Note: I'm about the millionth person to write an answer to this question. I'm writing these notes to distill and improve my own understanding, not because there's anything especially novel about my answer. If it's useful to you, great! And if you believe I'm mistaken about anything, please drop me a polite note to let me know, mn@michaelnielsen.org.
When people are first exposed to Lisp, they often find the use of parentheses strange and annoying. Why are the parentheses there? Is it bad design, a feature that could easily be removed or reduced? Or is there some good reason Lisp is full of parentheses, and other programming languages are not?
In this note I explain how the parentheses arise as a consequence of certain design goals. They're not the unique way of achieving those design goals, but they are a simple and natural approach. Most other languages do not share those design goals, and so do not require the parentheses.
Background on abstract syntax trees (ASTs)
In many (not all) programming languages, code is represented internally by the interpreter or compiler using an abstract syntax tree (AST). I won't define ASTs precisely. But the idea is to break complex blocks of code into atomic pieces, in a way that makes it easy to execute the code, or transform or analyze in some other way.
Here's a stylized example of an AST for a code block implementing the Euclidean algorithm, taken from Wikipedia:
In most languages, code starts life as a string. The interpreter or compiler parses the string, transforming it into an AST. The AST is then used by the interpreter or compiler as the basis for execution.
Some languages make the AST available as a data
structure. In Python, for example, the ast
module allows you to convert strings containing code to
the corresponding AST, and then to manipulate the
AST. But even when a language makes this possible, it's
usually something of an afterthought, rather difficult
to use, and as a consequence only rarely used. It's
certainly not a core competency of the language.
Lisp: a language which makes it easy to work with ASTs
Lisp takes a different approach, based around the design goal that it should be easy to analyze and manipulate the AST for any piece of code.
Practically speaking, this broad design goal is achieved through three more detailed design goals.
First, the correspondence between code and AST should be direct to the point of being almost trivial. So, for instance, the Lisp code
(+ (+ 2 3) 7)
corresponds to an AST that looks something like** I'm ignorant of the details of the implementation of standard Lisp interpreters and compilers, so I'm not sure the internal AST is this – it's easy to imagine alternate choices.
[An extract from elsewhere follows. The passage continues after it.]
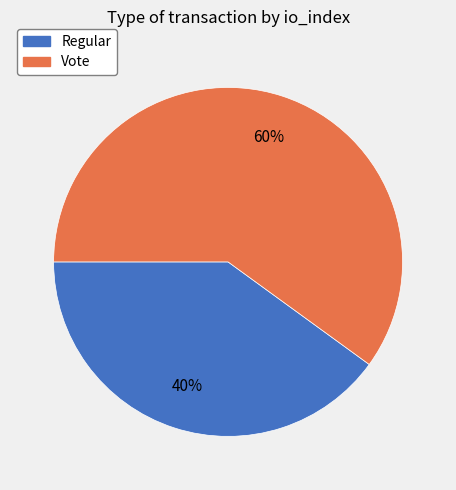

Is the sum of Vote and Regular greater than half?

Yes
But this conveys the broad idea.:
A second design goal is that Lisp should have lists as a central data structure. Lisp thus has many operations to manipulate and analyze lists.
A third design goal, complementing and completing the first two, is that code should be represented as a list.
The net result is to make it easy to represent, analyze and manipulate the AST for any piece of code.
These design goals have several lovely consequences.
First, they make it easy for Lisp programs to manipulate code: not only is code data, in fact the AST is data, and it's very easy to transform and manipulate the AST in powerful ways. This is the basis for Lisp macros.
Second, having direct access to the AST makes it easy to extend the language, and to write domain specific languages (DSLs)** Note that this isn't exactly separate from the point made in the last paragraph!.
These are excellent features to have in a language. But they come at a price that doesn't need to be paid by programming languages that don't make representing the AST such a high priority (i.e., most languages). They mean that there needs to be a simple way of representing a tree structure within Lisp code. The purpose of the parentheses is to enable that representation. In particular, an open parenthesis, "(", means "step down a level of the tree". And a close parenthesis, ")", means "step back up a level of the tree".
Basically, parentheses are there to give you macros and DSLs.
There are other ways we could represent a tree structure
in code. One often-suggested way is to use indentation.
So, for example, (+ (+ 2 3) 7)
could
become:
+ + 2 3 7
In this representation, the use of one extra level of indentation means simply “go down a level in the tree”.
There are other possible approaches to representing a tree structure. Regardless of the details of the approach taken, once you've committed to representing the AST, you need some way of representing a tree structure in code. Parentheses are a simple and natural way of doing this. And that's why Lisp has so many parentheses.
Problem for later: There are other languages such as Haskell, Prolog and Ruby which are also extremely extensible (I am told). They do not, so far as I know, make use of parentheses in the same way. How do they fit into this story?
Implications for the design of programming languages
How desirable is it to be able to represent and manipulate the AST in such a simple and direct way?
Unfortunately, I don't really know the answer to that question. I haven't had enough experience writing macros or DSLs. To figure it out I'd need either a lot more experience, or some really good example code. Even better would be both!
With that said, it seems plausible that the ability to inspect and manipulate the AST (or some data structure serving an equivalent purpose) is extremely useful, and should be built in to any powerful programming language.
Problem for later: Are there alternatives to the abstract tree structure used in the AST? Some natural way of flattening it, for instance? Or perhaps some other approach entirely?
Acknowledgements: These notes were strongly influenced by several of the answers to this StackOverflow question about whether a language can have Lisp's macros without parentheses.